Layout annotation records
* * * *

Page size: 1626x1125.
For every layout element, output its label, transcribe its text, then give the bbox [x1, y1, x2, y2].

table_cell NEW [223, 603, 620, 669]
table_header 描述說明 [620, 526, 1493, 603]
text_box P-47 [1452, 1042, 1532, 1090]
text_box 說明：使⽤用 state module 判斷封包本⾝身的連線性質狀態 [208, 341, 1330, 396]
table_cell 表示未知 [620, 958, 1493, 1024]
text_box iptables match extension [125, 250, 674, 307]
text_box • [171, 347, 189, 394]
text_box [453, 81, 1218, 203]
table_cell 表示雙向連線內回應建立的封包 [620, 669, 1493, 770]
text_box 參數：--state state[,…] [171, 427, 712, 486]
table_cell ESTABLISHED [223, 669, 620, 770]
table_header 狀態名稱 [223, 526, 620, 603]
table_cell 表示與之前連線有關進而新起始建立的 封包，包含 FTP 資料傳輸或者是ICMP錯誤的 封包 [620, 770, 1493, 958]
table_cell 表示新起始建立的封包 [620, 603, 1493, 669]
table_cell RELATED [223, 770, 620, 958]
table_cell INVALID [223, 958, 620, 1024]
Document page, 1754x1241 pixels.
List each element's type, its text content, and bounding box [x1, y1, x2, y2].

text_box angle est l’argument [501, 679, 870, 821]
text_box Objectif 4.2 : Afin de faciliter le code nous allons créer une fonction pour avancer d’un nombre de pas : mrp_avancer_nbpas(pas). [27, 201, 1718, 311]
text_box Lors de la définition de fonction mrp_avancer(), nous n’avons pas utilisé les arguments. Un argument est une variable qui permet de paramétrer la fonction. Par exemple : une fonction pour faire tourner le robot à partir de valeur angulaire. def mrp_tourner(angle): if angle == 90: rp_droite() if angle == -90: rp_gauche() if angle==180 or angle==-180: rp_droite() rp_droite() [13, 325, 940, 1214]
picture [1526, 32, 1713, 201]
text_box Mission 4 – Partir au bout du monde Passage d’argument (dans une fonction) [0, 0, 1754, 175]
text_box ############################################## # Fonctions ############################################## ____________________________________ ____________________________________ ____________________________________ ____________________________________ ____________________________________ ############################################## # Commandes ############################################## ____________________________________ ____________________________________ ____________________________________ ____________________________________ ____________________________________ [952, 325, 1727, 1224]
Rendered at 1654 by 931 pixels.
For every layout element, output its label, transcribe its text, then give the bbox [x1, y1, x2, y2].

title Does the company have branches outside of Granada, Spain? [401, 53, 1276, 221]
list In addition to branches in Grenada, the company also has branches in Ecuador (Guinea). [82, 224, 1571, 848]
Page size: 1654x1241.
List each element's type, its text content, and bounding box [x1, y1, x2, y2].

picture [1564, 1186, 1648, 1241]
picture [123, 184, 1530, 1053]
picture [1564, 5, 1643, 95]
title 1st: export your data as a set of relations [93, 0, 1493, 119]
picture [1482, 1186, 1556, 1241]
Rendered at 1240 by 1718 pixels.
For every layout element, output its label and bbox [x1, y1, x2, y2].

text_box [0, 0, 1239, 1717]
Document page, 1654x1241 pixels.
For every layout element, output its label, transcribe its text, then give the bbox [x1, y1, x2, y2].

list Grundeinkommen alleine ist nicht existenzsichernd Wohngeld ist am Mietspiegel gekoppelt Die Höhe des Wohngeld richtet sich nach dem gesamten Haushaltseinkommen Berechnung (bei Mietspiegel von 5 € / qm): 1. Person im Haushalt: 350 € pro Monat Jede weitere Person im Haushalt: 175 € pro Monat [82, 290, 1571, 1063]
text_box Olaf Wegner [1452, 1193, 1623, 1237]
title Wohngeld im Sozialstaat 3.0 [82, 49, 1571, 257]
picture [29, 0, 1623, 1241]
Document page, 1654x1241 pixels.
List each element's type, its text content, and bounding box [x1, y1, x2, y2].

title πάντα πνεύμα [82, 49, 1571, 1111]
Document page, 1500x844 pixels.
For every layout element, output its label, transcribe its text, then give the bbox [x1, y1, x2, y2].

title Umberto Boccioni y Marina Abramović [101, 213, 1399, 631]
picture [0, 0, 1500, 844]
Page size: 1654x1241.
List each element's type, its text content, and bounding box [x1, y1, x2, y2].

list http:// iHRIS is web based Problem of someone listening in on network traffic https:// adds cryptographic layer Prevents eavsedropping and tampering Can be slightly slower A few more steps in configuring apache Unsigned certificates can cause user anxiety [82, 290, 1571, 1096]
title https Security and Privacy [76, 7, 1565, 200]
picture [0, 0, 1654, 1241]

* * * *

JOB: Rewrite all of the lines above, substituting "enclosing rectangle" for each occurrence of "bounding box" and leaving everything else untouched.

COMPLETE ANSWER:
Page size: 1626x1125.
For every layout element, output its label, transcribe its text, then give the bbox [x1, y1, x2, y2].

table_cell NEW [223, 603, 620, 669]
table_header 描述說明 [620, 526, 1493, 603]
text_box P-47 [1452, 1042, 1532, 1090]
text_box 說明：使⽤用 state module 判斷封包本⾝身的連線性質狀態 [208, 341, 1330, 396]
table_cell 表示未知 [620, 958, 1493, 1024]
text_box iptables match extension [125, 250, 674, 307]
text_box • [171, 347, 189, 394]
text_box [453, 81, 1218, 203]
table_cell 表示雙向連線內回應建立的封包 [620, 669, 1493, 770]
text_box 參數：--state state[,…] [171, 427, 712, 486]
table_cell ESTABLISHED [223, 669, 620, 770]
table_header 狀態名稱 [223, 526, 620, 603]
table_cell 表示與之前連線有關進而新起始建立的 封包，包含 FTP 資料傳輸或者是ICMP錯誤的 封包 [620, 770, 1493, 958]
table_cell 表示新起始建立的封包 [620, 603, 1493, 669]
table_cell RELATED [223, 770, 620, 958]
table_cell INVALID [223, 958, 620, 1024]
Document page, 1754x1241 pixels.
List each element's type, its text content, and enclosing rectangle [x1, y1, x2, y2].

text_box angle est l’argument [501, 679, 870, 821]
text_box Objectif 4.2 : Afin de faciliter le code nous allons créer une fonction pour avancer d’un nombre de pas : mrp_avancer_nbpas(pas). [27, 201, 1718, 311]
text_box Lors de la définition de fonction mrp_avancer(), nous n’avons pas utilisé les arguments. Un argument est une variable qui permet de paramétrer la fonction. Par exemple : une fonction pour faire tourner le robot à partir de valeur angulaire. def mrp_tourner(angle): if angle == 90: rp_droite() if angle == -90: rp_gauche() if angle==180 or angle==-180: rp_droite() rp_droite() [13, 325, 940, 1214]
picture [1526, 32, 1713, 201]
text_box Mission 4 – Partir au bout du monde Passage d’argument (dans une fonction) [0, 0, 1754, 175]
text_box ############################################## # Fonctions ############################################## ____________________________________ ____________________________________ ____________________________________ ____________________________________ ____________________________________ ############################################## # Commandes ############################################## ____________________________________ ____________________________________ ____________________________________ ____________________________________ ____________________________________ [952, 325, 1727, 1224]
Rendered at 1654 by 931 pixels.
For every layout element, output its label, transcribe its text, then give the bbox [x1, y1, x2, y2].

title Does the company have branches outside of Granada, Spain? [401, 53, 1276, 221]
list In addition to branches in Grenada, the company also has branches in Ecuador (Guinea). [82, 224, 1571, 848]
Page size: 1654x1241.
List each element's type, its text content, and enclosing rectangle [x1, y1, x2, y2].

picture [1564, 1186, 1648, 1241]
picture [123, 184, 1530, 1053]
picture [1564, 5, 1643, 95]
title 1st: export your data as a set of relations [93, 0, 1493, 119]
picture [1482, 1186, 1556, 1241]
Rendered at 1240 by 1718 pixels.
For every layout element, output its label and bbox [x1, y1, x2, y2].

text_box [0, 0, 1239, 1717]
Document page, 1654x1241 pixels.
For every layout element, output its label, transcribe its text, then give the bbox [x1, y1, x2, y2].

list Grundeinkommen alleine ist nicht existenzsichernd Wohngeld ist am Mietspiegel gekoppelt Die Höhe des Wohngeld richtet sich nach dem gesamten Haushaltseinkommen Berechnung (bei Mietspiegel von 5 € / qm): 1. Person im Haushalt: 350 € pro Monat Jede weitere Person im Haushalt: 175 € pro Monat [82, 290, 1571, 1063]
text_box Olaf Wegner [1452, 1193, 1623, 1237]
title Wohngeld im Sozialstaat 3.0 [82, 49, 1571, 257]
picture [29, 0, 1623, 1241]
Document page, 1654x1241 pixels.
List each element's type, its text content, and enclosing rectangle [x1, y1, x2, y2].

title πάντα πνεύμα [82, 49, 1571, 1111]
Document page, 1500x844 pixels.
For every layout element, output its label, transcribe its text, then give the bbox [x1, y1, x2, y2].

title Umberto Boccioni y Marina Abramović [101, 213, 1399, 631]
picture [0, 0, 1500, 844]
Page size: 1654x1241.
List each element's type, its text content, and enclosing rectangle [x1, y1, x2, y2].

list http:// iHRIS is web based Problem of someone listening in on network traffic https:// adds cryptographic layer Prevents eavsedropping and tampering Can be slightly slower A few more steps in configuring apache Unsigned certificates can cause user anxiety [82, 290, 1571, 1096]
title https Security and Privacy [76, 7, 1565, 200]
picture [0, 0, 1654, 1241]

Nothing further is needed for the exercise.